### Excerpt
# Makes the 7th since May



## autumnrider (Feb 2, 2010)

Sunday, June 26 ----Spitfire electronic call --- big male pooch --- 10:30 am ---- 88 degrees ---AR 15 m4 bushmaster carbon--- 55gr. hornady --- 72 yrd ? give or take---5th set up 
View attachment coyote.zip


----------



## 220swift (Mar 2, 2011)

NICE!!!!! way to go


----------



## youngdon (Mar 10, 2010)

Zip files don't work for me.

Anyone have a solution for that ?


----------



## Mattuk (Oct 16, 2010)

Well done autumnrider. Can't help there Don.


----------



## showmeyote (Dec 12, 2010)

Nice!!!!!!!!!!!!!


----------



## bones44 (Jan 7, 2011)

Great job !! Way to put the smackdown on 'em !!


----------



## 220swift (Mar 2, 2011)

here it is unzipped


----------



## youngdon (Mar 10, 2010)

Thanks 220.

Nice job Autumnrider


----------



## TnTnTn (Jun 7, 2011)

Way to go-you are wearing them out. TTT


----------



## SWAMPBUCK10PT (Apr 5, 2010)

*CONGRADS ON THE KILL AR------------Way to Shoot'em dead----------------sb*


----------



## hassell (Feb 9, 2010)

Congrats. on the shoot, keep nailing them.


----------



## bar-d (Feb 3, 2010)

Kudos.


----------



## singlesix (May 13, 2010)

### Your tasks
A: Answer these questions from the coyote thread, one line each:
(i) What temperature does autumnrider give for the hunt?
(ii) Which member posted the attachment unzipped?
(iii) What ammunition does autumnrider list?
B: Continue the forum thread on the coyote kill from the point where it stops.
The entries further down have no connection to the forum thread on the coyote kill.

### Extracted entries
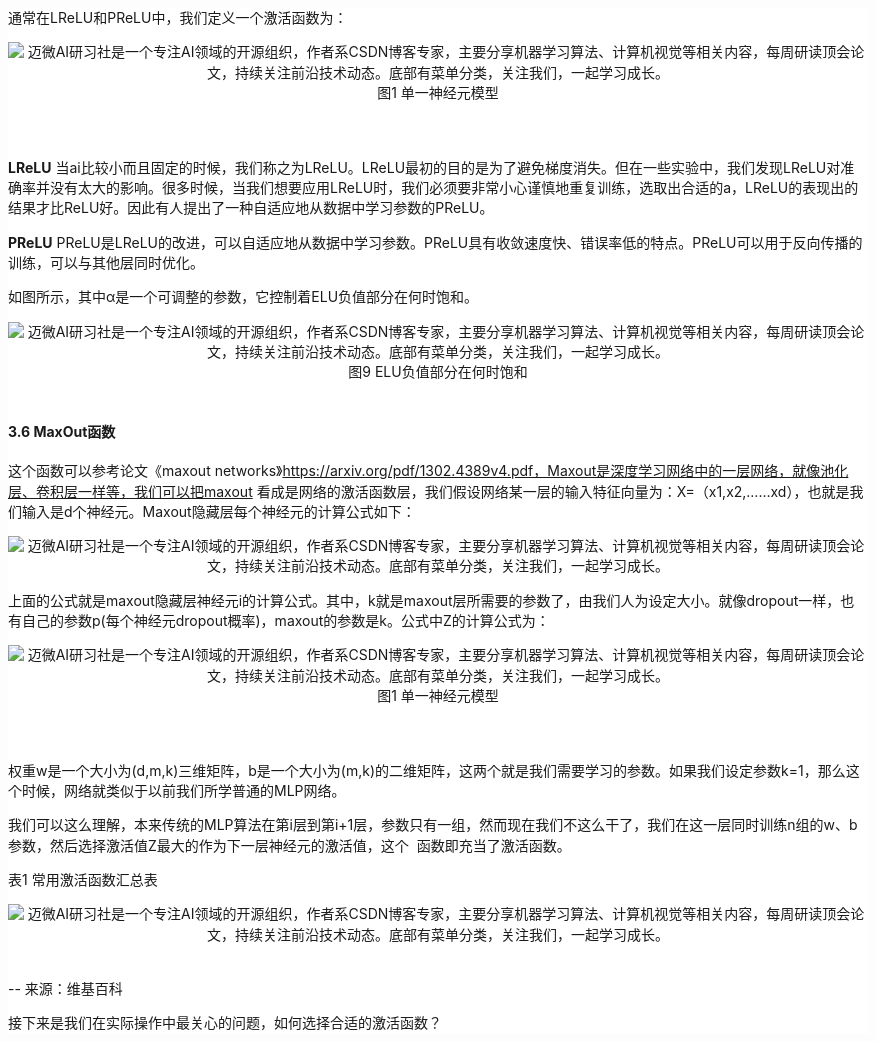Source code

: 通常在LReLU和PReLU中，我们定义一个激活函数为：

<div align=center>
    <img src="https://imgconvert.csdnimg.cn/aHR0cHM6Ly9tbWJpei5xcGljLmNuL21tYml6X3BuZy9aTmRoV05pYjNJUkFERkU5QlBleHF0elZGWUp0WWpZQmU5WTdDVHhQRG43U2pmYUZhT2ZBVEVOWlMwSjM5amlhcmJGUTM0Z3dRVWliQ0ZhRXM0aWFKaWFCZGliZy82NDA?x-oss-process=image/format,png" alt="迈微AI研习社是一个专注AI领域的开源组织，作者系CSDN博客专家，主要分享机器学习算法、计算机视觉等相关内容，每周研读顶会论文，持续关注前沿技术动态。底部有菜单分类，关注我们，一起学习成长。">
    图1 单一神经元模型
</div>
<br>  

**LReLU** 当ai比较小而且固定的时候，我们称之为LReLU。LReLU最初的目的是为了避免梯度消失。但在一些实验中，我们发现LReLU对准确率并没有太大的影响。很多时候，当我们想要应用LReLU时，我们必须要非常小心谨慎地重复训练，选取出合适的a，LReLU的表现出的结果才比ReLU好。因此有人提出了一种自适应地从数据中学习参数的PReLU。

**PReLU** PReLU是LReLU的改进，可以自适应地从数据中学习参数。PReLU具有收敛速度快、错误率低的特点。PReLU可以用于反向传播的训练，可以与其他层同时优化。

如图所示，其中α是一个可调整的参数，它控制着ELU负值部分在何时饱和。

<div align=center>
    <img src="https://imgconvert.csdnimg.cn/aHR0cHM6Ly9tbWJpei5xcGljLmNuL21tYml6X2pwZy9aTmRoV05pYjNJUkFERkU5QlBleHF0elZGWUp0WWpZQmVpYVZqaHlUZDBwbUliRmljelhSaWE3Vm1pYnNheVF6NXlueDJGRFRNZENzZ3JFU2lhaWNMTktkRm9JT3cvNjQw?x-oss-process=image/format,png" alt="迈微AI研习社是一个专注AI领域的开源组织，作者系CSDN博客专家，主要分享机器学习算法、计算机视觉等相关内容，每周研读顶会论文，持续关注前沿技术动态。底部有菜单分类，关注我们，一起学习成长。">
    图9 ELU负值部分在何时饱和
</div>
<br>

#### 3.6 MaxOut函数
这个函数可以参考论文《maxout networks》https://arxiv.org/pdf/1302.4389v4.pdf，Maxout是深度学习网络中的一层网络，就像池化层、卷积层一样等，我们可以把maxout 看成是网络的激活函数层，我们假设网络某一层的输入特征向量为：X=（x1,x2,……xd），也就是我们输入是d个神经元。Maxout隐藏层每个神经元的计算公式如下：

<div align=center>
    <img src="https://imgconvert.csdnimg.cn/aHR0cHM6Ly9tbWJpei5xcGljLmNuL21tYml6X3BuZy9aTmRoV05pYjNJUkFERkU5QlBleHF0elZGWUp0WWpZQmVUME9MQUJqeGN4WEs2bDhKRU9GR3d2Y0RvenlvSWRjSUg3VlBRMk53dElpYjFGNkt4S25mN05nLzY0MA?x-oss-process=image/format,png" alt="迈微AI研习社是一个专注AI领域的开源组织，作者系CSDN博客专家，主要分享机器学习算法、计算机视觉等相关内容，每周研读顶会论文，持续关注前沿技术动态。底部有菜单分类，关注我们，一起学习成长。">
</div>

上面的公式就是maxout隐藏层神经元i的计算公式。其中，k就是maxout层所需要的参数了，由我们人为设定大小。就像dropout一样，也有自己的参数p(每个神经元dropout概率)，maxout的参数是k。公式中Z的计算公式为：

<div align=center>
    <img src="https://imgconvert.csdnimg.cn/aHR0cHM6Ly9tbWJpei5xcGljLmNuL21tYml6X3BuZy9aTmRoV05pYjNJUkFERkU5QlBleHF0elZGWUp0WWpZQmU5WTdDVHhQRG43U2pmYUZhT2ZBVEVOWlMwSjM5amlhcmJGUTM0Z3dRVWliQ0ZhRXM0aWFKaWFCZGliZy82NDA?x-oss-process=image/format,png" alt="迈微AI研习社是一个专注AI领域的开源组织，作者系CSDN博客专家，主要分享机器学习算法、计算机视觉等相关内容，每周研读顶会论文，持续关注前沿技术动态。底部有菜单分类，关注我们，一起学习成长。">
    图1 单一神经元模型
</div>
<br>  

权重w是一个大小为(d,m,k)三维矩阵，b是一个大小为(m,k)的二维矩阵，这两个就是我们需要学习的参数。如果我们设定参数k=1，那么这个时候，网络就类似于以前我们所学普通的MLP网络。

我们可以这么理解，本来传统的MLP算法在第i层到第i+1层，参数只有一组，然而现在我们不这么干了，我们在这一层同时训练n组的w、b参数，然后选择激活值Z最大的作为下一层神经元的激活值，这个  函数即充当了激活函数。

表1 常用激活函数汇总表


<div align=center>
    <img src="https://imgconvert.csdnimg.cn/aHR0cHM6Ly9tbWJpei5xcGljLmNuL21tYml6X2pwZy9aTmRoV05pYjNJUkFERkU5QlBleHF0elZGWUp0WWpZQmVNb3daaWFDNGRTVXFkMUVjVjJ2TTFRcHg0bG9wQWlhWUZsTkZFQ3k3ODhsYkdEWGlhWnc1VjZTUHcvNjQw?x-oss-process=image/format,png" alt="迈微AI研习社是一个专注AI领域的开源组织，作者系CSDN博客专家，主要分享机器学习算法、计算机视觉等相关内容，每周研读顶会论文，持续关注前沿技术动态。底部有菜单分类，关注我们，一起学习成长。">
</div>
<br>

-- 来源：维基百科

接下来是我们在实际操作中最关心的问题，如何选择合适的激活函数？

### Exercise results
A:
(i) 88 degrees
(ii) 220swift
(iii) 55gr. hornady

B:
Nice job im gonna get me some soon


----------



## Antlerz22 (Apr 18, 2011)

A most excellent job, considering all the foliage/woods and close proximity they can get to you unnoticed .


----------



## autumnrider (Feb 2, 2010)

sorry about the zipper friends---my partner sent this picture to me on e-mail cause I dont have all the cords and nick nacks to download from my (borrowed) phone....My son used my upgrade, you folks probably know how that is-----I would have downloaded all pics if I had the proper equipment........and yes it is thick, hot with ticks, biting knats and chiggers


----------



## autumnrider (Feb 2, 2010)

Oh yeah, 220 swift, thanks for getting that pic to show......thanks again


----------



## El Gato Loco (Jan 15, 2010)

Good stuff man. Way to put em down!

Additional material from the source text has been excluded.